Verso Libre

Hagamos greguerías

En la guía del teléfono está el nombre del Mecenas posible. ¡Pero cualquiera lo encuentra! Esta greguería de Ramón Gómez de la Serna, un escritor de nervio y vocación desatada, podría aplicarse a la realidad de la cultura española. Tampoco abundan hoy los mecenas, ya sean oficiales o privados, y tampoco falta imaginación para buscar alternativas. Ramón la encontró en el periódico: Artículo de primera necesidad: el que uno envía al diario.

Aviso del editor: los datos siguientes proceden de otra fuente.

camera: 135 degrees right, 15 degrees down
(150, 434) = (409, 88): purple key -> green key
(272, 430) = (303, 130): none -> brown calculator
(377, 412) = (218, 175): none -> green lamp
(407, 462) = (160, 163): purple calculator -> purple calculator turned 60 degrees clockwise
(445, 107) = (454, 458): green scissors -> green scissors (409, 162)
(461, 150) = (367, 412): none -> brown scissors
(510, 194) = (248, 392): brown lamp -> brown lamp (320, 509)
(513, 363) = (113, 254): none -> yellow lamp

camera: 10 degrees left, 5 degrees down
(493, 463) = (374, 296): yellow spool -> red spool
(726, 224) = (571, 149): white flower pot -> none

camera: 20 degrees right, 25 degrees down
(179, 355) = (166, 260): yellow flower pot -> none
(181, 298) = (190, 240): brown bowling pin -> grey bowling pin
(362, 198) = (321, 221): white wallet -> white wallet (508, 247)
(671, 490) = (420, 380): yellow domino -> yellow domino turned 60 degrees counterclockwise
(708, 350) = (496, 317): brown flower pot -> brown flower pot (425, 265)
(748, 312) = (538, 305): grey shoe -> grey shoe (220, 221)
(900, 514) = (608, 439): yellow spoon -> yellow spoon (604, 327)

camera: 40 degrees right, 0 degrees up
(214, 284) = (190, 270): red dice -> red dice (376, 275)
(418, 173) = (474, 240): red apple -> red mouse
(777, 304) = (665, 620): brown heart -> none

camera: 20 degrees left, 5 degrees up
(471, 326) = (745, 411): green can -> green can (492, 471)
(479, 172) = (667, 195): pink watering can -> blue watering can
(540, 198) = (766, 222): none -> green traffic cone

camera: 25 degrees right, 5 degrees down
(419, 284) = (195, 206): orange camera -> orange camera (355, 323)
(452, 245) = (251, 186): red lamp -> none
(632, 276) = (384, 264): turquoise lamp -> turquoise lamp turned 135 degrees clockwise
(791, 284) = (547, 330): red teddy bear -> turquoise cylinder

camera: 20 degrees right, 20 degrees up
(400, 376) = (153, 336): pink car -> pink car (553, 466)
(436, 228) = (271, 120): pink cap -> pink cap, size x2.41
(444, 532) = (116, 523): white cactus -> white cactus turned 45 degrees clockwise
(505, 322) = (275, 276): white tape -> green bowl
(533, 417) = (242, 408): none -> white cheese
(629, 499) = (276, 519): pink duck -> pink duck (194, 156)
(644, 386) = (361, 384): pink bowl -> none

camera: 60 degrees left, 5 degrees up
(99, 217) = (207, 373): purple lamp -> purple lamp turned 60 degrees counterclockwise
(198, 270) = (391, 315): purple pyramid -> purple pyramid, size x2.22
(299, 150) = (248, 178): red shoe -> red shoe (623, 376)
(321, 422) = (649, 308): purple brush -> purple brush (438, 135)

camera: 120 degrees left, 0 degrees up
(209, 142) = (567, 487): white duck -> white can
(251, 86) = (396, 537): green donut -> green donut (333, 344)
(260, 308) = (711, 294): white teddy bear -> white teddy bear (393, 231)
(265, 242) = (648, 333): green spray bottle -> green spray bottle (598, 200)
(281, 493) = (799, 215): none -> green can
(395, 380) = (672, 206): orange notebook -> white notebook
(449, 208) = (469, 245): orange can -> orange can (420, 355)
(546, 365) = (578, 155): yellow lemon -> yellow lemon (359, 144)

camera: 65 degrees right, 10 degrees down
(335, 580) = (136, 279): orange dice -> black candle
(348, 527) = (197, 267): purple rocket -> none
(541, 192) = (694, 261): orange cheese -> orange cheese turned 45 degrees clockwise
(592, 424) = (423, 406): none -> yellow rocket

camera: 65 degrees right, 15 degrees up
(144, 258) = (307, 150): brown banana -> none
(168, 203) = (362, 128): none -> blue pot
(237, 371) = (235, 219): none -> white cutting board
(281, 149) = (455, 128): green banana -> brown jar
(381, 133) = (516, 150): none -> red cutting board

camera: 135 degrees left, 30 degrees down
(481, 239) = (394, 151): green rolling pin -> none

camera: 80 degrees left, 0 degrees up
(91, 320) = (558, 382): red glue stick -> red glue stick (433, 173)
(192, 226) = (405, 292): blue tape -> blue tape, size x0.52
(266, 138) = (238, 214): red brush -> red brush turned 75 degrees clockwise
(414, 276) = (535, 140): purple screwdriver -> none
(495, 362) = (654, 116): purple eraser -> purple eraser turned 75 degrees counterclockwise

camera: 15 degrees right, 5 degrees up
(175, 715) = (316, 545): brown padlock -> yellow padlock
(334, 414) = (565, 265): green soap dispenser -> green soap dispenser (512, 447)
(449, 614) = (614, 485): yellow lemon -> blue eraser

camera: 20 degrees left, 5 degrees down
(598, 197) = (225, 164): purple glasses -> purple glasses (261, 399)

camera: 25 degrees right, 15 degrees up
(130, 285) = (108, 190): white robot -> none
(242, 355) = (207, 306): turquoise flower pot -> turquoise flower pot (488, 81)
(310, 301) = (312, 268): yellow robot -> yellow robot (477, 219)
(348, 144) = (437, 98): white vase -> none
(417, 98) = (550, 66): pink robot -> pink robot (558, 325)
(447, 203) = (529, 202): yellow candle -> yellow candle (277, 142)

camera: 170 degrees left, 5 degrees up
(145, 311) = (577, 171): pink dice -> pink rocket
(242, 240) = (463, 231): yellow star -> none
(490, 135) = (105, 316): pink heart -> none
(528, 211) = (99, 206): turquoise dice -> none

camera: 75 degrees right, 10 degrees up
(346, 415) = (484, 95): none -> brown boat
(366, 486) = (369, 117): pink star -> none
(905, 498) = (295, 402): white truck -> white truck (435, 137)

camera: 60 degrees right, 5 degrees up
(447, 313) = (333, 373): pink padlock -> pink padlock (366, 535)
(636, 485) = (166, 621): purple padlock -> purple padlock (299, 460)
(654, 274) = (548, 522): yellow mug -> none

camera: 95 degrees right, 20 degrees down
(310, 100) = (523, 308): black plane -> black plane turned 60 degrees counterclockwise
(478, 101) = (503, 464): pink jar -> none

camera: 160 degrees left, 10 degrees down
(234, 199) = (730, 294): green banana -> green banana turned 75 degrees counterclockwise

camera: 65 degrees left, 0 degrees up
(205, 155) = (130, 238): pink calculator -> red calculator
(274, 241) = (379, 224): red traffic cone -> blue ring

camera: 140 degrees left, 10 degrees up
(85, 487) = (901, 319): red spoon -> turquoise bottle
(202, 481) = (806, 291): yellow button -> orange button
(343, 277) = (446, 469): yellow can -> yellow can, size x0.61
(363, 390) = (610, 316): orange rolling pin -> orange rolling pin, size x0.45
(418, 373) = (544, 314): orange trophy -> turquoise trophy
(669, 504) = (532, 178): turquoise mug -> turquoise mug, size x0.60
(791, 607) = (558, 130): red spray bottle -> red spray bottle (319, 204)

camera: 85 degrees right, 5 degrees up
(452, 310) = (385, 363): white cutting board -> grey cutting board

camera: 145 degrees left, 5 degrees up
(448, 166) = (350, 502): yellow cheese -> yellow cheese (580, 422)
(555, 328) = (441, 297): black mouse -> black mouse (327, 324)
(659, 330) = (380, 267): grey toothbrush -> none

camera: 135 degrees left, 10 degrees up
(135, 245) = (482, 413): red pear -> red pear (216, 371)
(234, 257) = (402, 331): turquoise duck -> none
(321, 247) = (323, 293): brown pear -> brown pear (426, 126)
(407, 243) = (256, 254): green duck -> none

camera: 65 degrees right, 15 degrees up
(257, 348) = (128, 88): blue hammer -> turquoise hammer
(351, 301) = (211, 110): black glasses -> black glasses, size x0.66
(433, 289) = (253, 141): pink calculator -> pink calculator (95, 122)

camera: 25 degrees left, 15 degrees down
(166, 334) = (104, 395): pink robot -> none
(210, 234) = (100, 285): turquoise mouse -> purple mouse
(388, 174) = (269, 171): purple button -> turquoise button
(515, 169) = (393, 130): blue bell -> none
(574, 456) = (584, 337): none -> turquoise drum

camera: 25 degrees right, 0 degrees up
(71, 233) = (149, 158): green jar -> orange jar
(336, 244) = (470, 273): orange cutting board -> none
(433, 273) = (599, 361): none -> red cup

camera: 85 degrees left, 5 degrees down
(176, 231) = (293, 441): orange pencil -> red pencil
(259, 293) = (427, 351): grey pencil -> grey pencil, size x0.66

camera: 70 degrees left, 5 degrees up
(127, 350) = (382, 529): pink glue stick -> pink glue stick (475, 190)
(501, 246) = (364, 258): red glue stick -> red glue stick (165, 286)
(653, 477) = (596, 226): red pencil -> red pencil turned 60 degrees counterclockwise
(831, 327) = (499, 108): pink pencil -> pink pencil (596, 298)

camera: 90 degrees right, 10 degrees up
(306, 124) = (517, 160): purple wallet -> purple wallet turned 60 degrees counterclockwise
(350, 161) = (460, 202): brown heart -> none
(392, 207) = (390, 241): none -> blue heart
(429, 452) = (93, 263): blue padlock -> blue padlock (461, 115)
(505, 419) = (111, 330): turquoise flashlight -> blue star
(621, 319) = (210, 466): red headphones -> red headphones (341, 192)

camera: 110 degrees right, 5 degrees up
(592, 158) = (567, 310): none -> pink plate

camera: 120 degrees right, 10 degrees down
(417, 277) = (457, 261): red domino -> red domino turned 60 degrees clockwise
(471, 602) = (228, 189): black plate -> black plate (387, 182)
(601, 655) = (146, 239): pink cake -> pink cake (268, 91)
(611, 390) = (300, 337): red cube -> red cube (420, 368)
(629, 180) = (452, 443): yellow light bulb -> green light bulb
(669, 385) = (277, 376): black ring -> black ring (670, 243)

Con motivo de los cincuenta años de su muerte, se ha recordado durante el año 2013 la alegre figura de Gómez de la Serna. Falta todavía por llegar el acontecimiento más importante, la aparición del volumen dedicado a las greguerías que, dentro de las Obras Completas dirigidas por Ioana Zlotescu en el Círculo de Lectores, ha preparado la profesora Pura Fernández. Está anunciado para las próximas semanas y será un acontecimiento editorial. La greguería es la seña de identidad de Ramón, su esfuerzo por ir y venir del aforismo al verso, deteniéndose unos segundos en el espectáculo visual de las palabras.

El escritor llevó en la cartera, a lo largo de los años, las redacciones, los libros y los continentes, el copyright de su invento. Por eso resultaba tan difícil como necesario poner orden en una selva disparatada. Las costillas del esqueleto simulan una jaula rota, de la que se ha escapado el pájaro, escribió. Sin el volumen de las greguerías, las obras completas de Ramón, que empezaron a editarse en 1996, son algo así como una jaula sin pájaro. Los lectores saben que los buenos refranes están hechos con leche de oveja. Pero saben también que Ramón añade un trozo de luna, un escaparate roto, una media de mujer y una esquina del pecado original. En las greguerías, como en el cisne, se unen el ángel y la serpiente.

Gómez de la Serna vivió la religión del instante desde su adolescencia. Vigiló las novedades del mundo, las corrientes y movimientos de vanguardia, asomado a la ventana de un torreón como quien mira por un periscopio. Saludó la vitalidad irresponsable de Nietzsche en sus primeras conferencias y se quitó su conocido sombrero de hongo ante cualquier novedad. Convencido de que el tiempo no es oro, sino purpurina, se mostró muy crítico con los dogmas y las certezas eternas. Prefirió dejarse arrastrar por el fluido vertiginoso de la vida moderna. Amó el cine, aunque nunca olvidó que los que van al cine se alimentan de fantasmas pasados por agua. Siempre supo que en la circulación perpetua y cada vez más acelerada del mundo está escondida la tragedia de un desarraigo, de una nada en forma de circo. Sí, el diablo suele vivir en las alas del espíritu santo.

Su amor por las palabras es una herencia bien gestionada del simbolismo. Los poetas le enseñaron que las palabras son un pozo sin fondo, un río de sugerencias, matices y sedimentos. Pero a Ramón le dio por pensar que, en el mundo de la prisa, no vale una simple metáfora para comunicar las cosas. El poeta que pasa va tan orgulloso que nunca quiere volver la cabeza aunque le chisten para hacerle ver que se le ha caído la inspiración. Decidió entonces caminar por la ciudad como literato, no como poeta, y se dedicó a teatralizar el simbolismo en unas greguerías capaces de llamar la atención. Supo mirar y contar: en el fondo de los espejos hay un fotógrafo agazapado.

En el fondo de su obra no hay una gran novela, un poema inolvidable, una obra de teatro decisiva. Pero están las greguerías, unos destellos que, bajo las aguas del espejo y de la historia, suponen el encuentro de la literatura con las posibilidades y las exigencias de un periódico. Gómez de la Serna se dedicó a twittear literatura, a su debido tiempo, con los lectores de la prensa diaria. Contó que los obispos se sientan en un automóvil como si fuesen recibiendo la confesión del paisaje. Denunció que la mano que pide limosna muestra sin rubor las líneas de un destino aciago. Advirtió que las gaviotas son la posdata del barco. Y recordó que comer en una embajada es comer protocolo con salsa tártara.

Hagamos greguerías. Contemos, denunciemos, advirtamos y recordemos de una sola vez que En el restaurante del Congreso se sirven platos precocinados en los bajos hornos del banquero.